Dezenas de moradores da cidade foram ao velório. Depois, uma multidão seguiu em cortejo até o cemitério do município. A irmã do pai de Marcelo, emocionada, desmaiou e foi levada a um hospital. A mãe dele também precisou de amparo. “Meu filho, por que você me deixou?”, gritava.

Já o pai do adolescente, Marcelo Laurindo Gomes, afirmou que costumava dar permissão para que o filho dirigisse o veículo porque confiava nele. Ele disse que o jovem foi guardar o carro na garagem, mas acabou saindo com o irmão mais velho e dois amigos para comprar pizza. Ao ver a barreira policial, o jovem teria se assustado, fazendo uma manobra brusca.

 

Ainda durante o velório, o irmão de Marcelo, um jovem de 19 anos, que estava com ele na hora do ocorrido, disse que pediu aos policiais para que nenhum tiro fosse disparado, sinalizando que a caminhonete seria freada. Ele também afirmou que a vítima obedeceu à ordem de parada antes de ser alvejada na cabeça.

PM assume que policial disparou

Em nota, a Polícia Militar (PM) assumiu que o sargento, que comandava uma guarnição tática e é integrante da Companhia Independente de Operações e Sobrevivência na Área de Caatinga (Ciosac), efetuou o disparo, mas sustenta uma versão diferente. Foi dito que, durante a ocorrência, os policiais “teriam se aproximado de dois veículos, um Corolla de cor branca, com duas pessoas e sem placas, e uma S-10 de cor preta, com quatro ocupantes, ambos estacionados no corredor bancário do município”.

O texto segue, afirmando que, “após a aproximação dos PMs, o menor, que dirigia a S-10, teria tentado sair do local, desobedecendo à ordem de parada do comandante da guarnição tática, que, em seguida, efetuou o disparo que vitimou o adolescente”. A versão divulgada na nota, pela manhã, foi reiterada pelo major Júlio Aragão, porta-voz da corporação, em entrevista coletiva à tarde. 

Um inquérito será aberto para apurar o ocorrido, podendo demorar de 40 a 60 dias para ser concluído.
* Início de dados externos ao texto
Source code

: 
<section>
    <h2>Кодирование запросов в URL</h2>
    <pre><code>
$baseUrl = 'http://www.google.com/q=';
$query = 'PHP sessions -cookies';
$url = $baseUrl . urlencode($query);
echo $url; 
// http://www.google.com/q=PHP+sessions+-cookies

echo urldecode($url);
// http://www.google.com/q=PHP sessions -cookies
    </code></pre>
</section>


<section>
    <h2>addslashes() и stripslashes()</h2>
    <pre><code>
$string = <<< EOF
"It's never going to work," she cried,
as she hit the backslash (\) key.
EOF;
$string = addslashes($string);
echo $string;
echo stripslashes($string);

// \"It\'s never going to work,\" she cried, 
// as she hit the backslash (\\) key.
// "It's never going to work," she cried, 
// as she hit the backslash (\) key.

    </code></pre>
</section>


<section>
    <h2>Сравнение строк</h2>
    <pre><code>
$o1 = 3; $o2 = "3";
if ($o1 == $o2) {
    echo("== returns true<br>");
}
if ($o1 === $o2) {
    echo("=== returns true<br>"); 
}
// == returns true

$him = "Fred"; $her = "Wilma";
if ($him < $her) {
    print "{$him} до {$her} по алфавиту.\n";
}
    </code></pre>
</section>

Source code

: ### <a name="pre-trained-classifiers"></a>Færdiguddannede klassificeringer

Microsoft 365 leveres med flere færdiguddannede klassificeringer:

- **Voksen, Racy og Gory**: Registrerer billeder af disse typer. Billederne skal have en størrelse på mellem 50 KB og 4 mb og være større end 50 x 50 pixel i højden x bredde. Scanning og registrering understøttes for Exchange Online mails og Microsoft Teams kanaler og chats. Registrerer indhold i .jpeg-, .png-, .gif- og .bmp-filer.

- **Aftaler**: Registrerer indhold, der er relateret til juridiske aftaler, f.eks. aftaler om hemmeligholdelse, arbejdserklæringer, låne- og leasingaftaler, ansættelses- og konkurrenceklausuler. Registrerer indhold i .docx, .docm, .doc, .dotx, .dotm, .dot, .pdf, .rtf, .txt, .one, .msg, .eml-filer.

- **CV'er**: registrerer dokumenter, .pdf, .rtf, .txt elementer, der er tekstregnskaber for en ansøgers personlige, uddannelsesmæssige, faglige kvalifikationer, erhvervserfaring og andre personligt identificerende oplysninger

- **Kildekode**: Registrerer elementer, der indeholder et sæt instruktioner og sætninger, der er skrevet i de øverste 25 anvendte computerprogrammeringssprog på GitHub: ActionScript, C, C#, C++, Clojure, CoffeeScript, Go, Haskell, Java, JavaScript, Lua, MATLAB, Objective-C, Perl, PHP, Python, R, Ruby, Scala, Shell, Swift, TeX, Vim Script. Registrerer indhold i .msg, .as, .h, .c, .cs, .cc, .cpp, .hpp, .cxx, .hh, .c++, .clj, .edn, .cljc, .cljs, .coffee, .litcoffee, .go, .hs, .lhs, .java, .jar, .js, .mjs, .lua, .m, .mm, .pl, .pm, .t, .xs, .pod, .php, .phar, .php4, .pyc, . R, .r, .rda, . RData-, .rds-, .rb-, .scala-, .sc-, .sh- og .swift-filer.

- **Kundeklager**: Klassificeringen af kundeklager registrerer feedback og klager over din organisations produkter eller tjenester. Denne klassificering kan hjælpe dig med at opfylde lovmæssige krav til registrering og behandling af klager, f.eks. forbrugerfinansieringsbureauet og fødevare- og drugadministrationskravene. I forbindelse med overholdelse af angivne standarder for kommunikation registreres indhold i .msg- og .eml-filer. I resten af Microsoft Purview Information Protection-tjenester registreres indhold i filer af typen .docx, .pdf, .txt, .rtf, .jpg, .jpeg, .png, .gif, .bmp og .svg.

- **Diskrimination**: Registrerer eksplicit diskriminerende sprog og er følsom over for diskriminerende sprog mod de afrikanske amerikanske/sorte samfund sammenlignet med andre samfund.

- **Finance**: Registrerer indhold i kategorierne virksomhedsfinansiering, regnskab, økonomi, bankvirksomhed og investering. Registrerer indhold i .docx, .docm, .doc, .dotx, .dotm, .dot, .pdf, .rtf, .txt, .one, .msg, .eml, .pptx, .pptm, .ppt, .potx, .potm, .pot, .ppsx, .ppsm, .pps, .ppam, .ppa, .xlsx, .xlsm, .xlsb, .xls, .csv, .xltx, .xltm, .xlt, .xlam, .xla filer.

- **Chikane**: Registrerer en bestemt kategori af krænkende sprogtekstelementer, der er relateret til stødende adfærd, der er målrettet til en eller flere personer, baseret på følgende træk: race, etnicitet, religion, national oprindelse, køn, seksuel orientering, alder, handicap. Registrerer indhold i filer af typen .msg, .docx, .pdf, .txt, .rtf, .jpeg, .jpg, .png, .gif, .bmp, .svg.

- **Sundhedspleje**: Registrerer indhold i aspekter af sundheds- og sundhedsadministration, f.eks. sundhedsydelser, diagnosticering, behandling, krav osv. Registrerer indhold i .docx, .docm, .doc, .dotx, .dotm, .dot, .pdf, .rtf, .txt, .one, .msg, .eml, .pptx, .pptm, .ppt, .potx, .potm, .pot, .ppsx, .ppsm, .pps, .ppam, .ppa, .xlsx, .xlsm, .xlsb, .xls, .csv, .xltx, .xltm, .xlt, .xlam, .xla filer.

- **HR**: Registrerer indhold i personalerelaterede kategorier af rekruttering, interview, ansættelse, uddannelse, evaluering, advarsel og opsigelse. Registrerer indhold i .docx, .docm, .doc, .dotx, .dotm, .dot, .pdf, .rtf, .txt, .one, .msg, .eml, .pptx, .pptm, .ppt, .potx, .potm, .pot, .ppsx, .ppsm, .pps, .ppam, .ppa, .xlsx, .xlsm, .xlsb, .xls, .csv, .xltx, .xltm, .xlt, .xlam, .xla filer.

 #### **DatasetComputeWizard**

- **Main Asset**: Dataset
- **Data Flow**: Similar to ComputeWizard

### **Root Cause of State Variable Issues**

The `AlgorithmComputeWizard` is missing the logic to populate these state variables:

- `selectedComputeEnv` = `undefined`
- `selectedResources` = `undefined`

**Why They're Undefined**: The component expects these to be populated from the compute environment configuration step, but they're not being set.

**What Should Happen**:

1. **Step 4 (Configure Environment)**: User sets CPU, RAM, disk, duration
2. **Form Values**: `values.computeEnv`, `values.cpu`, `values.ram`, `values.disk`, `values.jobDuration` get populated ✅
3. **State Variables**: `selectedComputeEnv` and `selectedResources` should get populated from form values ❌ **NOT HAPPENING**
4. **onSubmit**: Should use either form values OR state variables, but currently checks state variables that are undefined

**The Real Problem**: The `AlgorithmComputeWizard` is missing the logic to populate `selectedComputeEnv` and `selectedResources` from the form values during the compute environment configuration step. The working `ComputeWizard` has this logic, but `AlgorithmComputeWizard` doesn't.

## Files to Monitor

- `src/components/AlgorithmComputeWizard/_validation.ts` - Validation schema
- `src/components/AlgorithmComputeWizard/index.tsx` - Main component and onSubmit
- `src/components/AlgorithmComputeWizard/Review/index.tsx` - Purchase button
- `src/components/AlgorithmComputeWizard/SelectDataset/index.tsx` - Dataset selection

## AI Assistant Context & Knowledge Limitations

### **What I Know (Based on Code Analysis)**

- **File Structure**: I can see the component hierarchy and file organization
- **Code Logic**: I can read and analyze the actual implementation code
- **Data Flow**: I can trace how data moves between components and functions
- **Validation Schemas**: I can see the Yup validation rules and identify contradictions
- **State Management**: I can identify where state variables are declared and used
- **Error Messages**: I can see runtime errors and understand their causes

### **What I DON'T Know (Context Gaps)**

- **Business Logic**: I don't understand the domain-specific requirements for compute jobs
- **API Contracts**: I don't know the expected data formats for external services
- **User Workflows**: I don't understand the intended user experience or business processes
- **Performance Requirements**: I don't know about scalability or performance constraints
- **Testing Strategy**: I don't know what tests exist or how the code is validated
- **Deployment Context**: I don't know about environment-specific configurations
A PM também informou que o militar foi afastado das atividades operacionais até que a apuração seja terminada. A corporação, por fim, manifestou solidariedade aos familiares, parentes e amigos de Marcelo. 

Câmeras serão analisadas
O caso já começou a ser investigado pela delegada Gleide Ângelo, do Departamento de Homicídios e Proteção a Pessoa (DHPP), conforme informado, no início da tarde, em entrevista coletiva com participação de representantes das polícias Civil, Militar e Científica. Uma equipe de investigadores foi enviada a Escada para as primeiras atividades do inquérito, o que inclui a busca por imagens de câmeras do circuito de segurança dos bancos mencionados pelos policiais envolvidos. Quatro integrantes da Ciosac serão ouvidos. Não foi informado um prazo para a conclusão dos trabalhos.

As informações são do Jornal Folha de Pernambuco.